*COMPLETE THE FOLLOWING*:
1. In the Becharof refuge text, copy word for word the passage starting at "Becharof National Wildlife" and ending at "Lands Conservation Act.".
2. Answer these questions from the Becharof refuge text:
(a) Which national park and preserve is the refuge adjacent to?
(b) In what place are the refuge's administrative offices?
(c) What borders Becharof Wilderness on the north?

*SOURCE EXTRACT*:
# # # # #
Protected area in Alaska, United States

Becharof National Wildlife Refuge is a National Wildlife Refuge in the Aleutian Range of the Alaska Peninsula of southwestern Alaska. It is adjacent to Katmai National Park and Preserve. This national wildlife refuge, which covers an area of 1200000 acre, was established in 1980 to conserve major brown bears, salmon, migratory birds, caribou, marine birds, and mammals and to comply with treaty obligations. It lies primarily in the east-central part of Lake and Peninsula Borough, but extends eastward into the mainland portion of Kodiak Island Borough. The refuge is administered from offices in King Salmon.

Becharof Wilderness it comprises approximately 500,000 acres (2,000 km^{2}) and is bordered by the Katmai Wilderness on the north. It was designated a wilderness area in 1980 by the Alaska National Interest Lands Conservation Act.
# # # # #
Dataset excerpts:
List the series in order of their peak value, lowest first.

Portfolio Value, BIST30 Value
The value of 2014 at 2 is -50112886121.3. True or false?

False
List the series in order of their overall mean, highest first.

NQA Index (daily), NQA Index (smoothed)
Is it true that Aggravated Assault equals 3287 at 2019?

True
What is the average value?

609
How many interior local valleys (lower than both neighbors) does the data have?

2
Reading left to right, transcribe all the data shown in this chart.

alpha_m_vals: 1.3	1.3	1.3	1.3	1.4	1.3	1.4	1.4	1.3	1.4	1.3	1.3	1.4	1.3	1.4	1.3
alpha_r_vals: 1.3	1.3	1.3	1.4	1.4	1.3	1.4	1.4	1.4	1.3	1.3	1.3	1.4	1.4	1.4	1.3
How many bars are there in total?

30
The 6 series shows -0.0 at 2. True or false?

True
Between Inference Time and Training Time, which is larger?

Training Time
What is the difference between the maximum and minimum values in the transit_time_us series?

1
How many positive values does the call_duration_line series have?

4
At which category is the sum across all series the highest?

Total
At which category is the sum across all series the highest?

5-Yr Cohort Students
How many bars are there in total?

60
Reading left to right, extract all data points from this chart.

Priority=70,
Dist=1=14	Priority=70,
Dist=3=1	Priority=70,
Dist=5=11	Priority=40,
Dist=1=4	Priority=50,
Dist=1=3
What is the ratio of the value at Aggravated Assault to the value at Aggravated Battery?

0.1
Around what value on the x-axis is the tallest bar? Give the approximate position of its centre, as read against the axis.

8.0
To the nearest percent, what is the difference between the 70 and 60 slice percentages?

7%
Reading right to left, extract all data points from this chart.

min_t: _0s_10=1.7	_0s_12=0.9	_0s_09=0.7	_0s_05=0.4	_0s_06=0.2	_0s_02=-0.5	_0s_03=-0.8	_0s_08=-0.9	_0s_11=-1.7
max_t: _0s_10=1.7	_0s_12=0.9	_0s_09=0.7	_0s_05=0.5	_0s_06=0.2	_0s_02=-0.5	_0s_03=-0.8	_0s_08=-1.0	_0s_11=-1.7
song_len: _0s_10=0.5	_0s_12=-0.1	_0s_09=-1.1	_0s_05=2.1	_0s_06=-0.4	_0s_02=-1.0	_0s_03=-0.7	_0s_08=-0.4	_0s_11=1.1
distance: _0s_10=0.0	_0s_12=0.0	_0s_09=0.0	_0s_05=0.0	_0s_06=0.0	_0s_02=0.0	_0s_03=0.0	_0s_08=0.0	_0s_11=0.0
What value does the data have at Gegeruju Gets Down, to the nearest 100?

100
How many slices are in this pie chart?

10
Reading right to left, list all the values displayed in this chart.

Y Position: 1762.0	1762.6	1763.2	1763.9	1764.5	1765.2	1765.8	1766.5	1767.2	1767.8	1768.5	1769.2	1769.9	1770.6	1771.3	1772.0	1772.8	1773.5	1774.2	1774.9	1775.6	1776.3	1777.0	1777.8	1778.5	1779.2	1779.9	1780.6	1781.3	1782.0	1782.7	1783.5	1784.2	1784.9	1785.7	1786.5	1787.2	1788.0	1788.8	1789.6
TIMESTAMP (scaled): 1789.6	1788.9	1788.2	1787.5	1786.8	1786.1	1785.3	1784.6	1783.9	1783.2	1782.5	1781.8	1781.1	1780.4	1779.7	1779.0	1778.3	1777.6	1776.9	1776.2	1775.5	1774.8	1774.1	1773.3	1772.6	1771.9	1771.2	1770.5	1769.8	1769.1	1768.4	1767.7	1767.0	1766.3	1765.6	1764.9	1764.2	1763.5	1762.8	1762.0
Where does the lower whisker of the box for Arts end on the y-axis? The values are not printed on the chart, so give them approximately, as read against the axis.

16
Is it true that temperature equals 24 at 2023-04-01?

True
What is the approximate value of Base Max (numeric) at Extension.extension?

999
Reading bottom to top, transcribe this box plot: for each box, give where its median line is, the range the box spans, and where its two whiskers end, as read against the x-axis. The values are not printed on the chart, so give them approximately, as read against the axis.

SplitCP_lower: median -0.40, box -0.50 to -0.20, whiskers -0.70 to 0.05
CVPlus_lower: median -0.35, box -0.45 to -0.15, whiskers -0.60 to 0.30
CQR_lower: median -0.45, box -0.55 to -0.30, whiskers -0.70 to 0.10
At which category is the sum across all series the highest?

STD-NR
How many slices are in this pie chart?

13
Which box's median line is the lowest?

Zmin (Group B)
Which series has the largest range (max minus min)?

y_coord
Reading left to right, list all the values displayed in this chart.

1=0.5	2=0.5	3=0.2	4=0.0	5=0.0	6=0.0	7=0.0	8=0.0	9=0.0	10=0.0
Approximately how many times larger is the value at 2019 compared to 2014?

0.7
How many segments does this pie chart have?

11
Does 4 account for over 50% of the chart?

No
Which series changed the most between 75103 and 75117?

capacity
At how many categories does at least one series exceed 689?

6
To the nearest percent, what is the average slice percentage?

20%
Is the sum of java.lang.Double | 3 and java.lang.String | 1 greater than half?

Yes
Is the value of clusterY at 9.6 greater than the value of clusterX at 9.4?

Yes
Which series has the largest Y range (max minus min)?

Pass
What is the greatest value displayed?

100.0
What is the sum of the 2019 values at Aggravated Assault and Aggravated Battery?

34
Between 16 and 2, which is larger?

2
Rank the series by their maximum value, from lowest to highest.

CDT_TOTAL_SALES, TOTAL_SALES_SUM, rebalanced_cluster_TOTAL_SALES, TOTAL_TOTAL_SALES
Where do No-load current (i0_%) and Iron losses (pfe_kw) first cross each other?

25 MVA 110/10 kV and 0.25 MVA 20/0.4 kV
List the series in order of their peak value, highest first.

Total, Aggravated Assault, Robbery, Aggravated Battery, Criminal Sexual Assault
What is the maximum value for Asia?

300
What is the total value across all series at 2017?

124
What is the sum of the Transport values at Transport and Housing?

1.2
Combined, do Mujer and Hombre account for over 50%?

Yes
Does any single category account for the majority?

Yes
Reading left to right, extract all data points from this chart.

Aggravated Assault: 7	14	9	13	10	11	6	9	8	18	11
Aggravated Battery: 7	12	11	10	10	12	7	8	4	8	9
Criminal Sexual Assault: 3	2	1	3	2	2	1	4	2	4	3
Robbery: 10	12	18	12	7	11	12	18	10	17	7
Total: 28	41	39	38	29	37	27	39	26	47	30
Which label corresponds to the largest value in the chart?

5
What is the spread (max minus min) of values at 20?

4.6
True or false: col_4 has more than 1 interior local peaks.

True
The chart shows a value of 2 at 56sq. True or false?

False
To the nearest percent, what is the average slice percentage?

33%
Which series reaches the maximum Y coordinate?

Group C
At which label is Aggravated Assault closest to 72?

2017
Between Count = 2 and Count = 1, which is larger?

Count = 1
# # # # #
*ANSWERS FOR THIS EXERCISE*:
1.
Becharof National Wildlife Refuge is a National Wildlife Refuge in the Aleutian Range of the Alaska Peninsula of southwestern Alaska. It is adjacent to Katmai National Park and Preserve. This national wildlife refuge, which covers an area of 1200000 acre, was established in 1980 to conserve major brown bears, salmon, migratory birds, caribou, marine birds, and mammals and to comply with treaty obligations. It lies primarily in the east-central part of Lake and Peninsula Borough, but extends eastward into the mainland portion of Kodiak Island Borough. The refuge is administered from offices in King Salmon.

Becharof Wilderness it comprises approximately 500,000 acres (2,000 km^{2}) and is bordered by the Katmai Wilderness on the north. It was designated a wilderness area in 1980 by the Alaska National Interest Lands Conservation Act.

2.
(a) Katmai National Park and Preserve
(b) King Salmon
(c) The Katmai Wilderness